### EXERCISE DATA
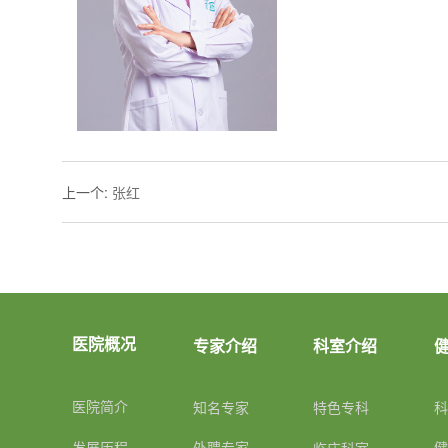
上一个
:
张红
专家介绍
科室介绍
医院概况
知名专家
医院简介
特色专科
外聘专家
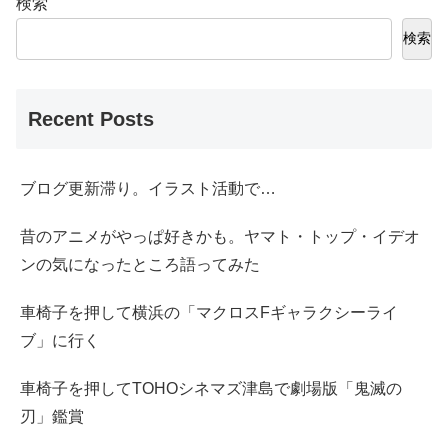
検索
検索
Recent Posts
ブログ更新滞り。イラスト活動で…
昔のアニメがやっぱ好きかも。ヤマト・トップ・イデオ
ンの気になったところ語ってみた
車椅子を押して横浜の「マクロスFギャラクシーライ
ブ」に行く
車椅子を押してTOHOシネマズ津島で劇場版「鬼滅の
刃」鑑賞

### EXERCISE INSTRUCTIONS
Rewrite the text read from both rows with "最近の投稿" in place of "Recent Posts" and everything else unchanged. Leave out the pictures.

### FINISHED EXERCISE
上一个
:
张红
专家介绍
科室介绍
医院概况
知名专家
医院简介
特色专科
外聘专家
検索
検索
最近の投稿
ブログ更新滞り。イラスト活動で…
昔のアニメがやっぱ好きかも。ヤマト・トップ・イデオ
ンの気になったところ語ってみた
車椅子を押して横浜の「マクロスFギャラクシーライ
ブ」に行く
車椅子を押してTOHOシネマズ津島で劇場版「鬼滅の
刃」鑑賞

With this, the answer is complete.